YOUR ASSIGNMENT: Revise the records below so that "Millenialsi" reads "Milenialsi", and leave everything else unchanged.
____
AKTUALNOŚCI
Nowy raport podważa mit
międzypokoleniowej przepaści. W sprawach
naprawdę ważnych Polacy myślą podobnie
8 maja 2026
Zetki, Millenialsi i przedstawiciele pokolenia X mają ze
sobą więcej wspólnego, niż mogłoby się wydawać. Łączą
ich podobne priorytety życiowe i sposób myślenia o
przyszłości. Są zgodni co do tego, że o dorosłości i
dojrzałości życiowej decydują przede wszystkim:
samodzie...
____
ANSWER BOX:
AKTUALNOŚCI
Nowy raport podważa mit
międzypokoleniowej przepaści. W sprawach
naprawdę ważnych Polacy myślą podobnie
8 maja 2026
Zetki, Milenialsi i przedstawiciele pokolenia X mają ze
sobą więcej wspólnego, niż mogłoby się wydawać. Łączą
ich podobne priorytety życiowe i sposób myślenia o
przyszłości. Są zgodni co do tego, że o dorosłości i
dojrzałości życiowej decydują przede wszystkim:
samodzie...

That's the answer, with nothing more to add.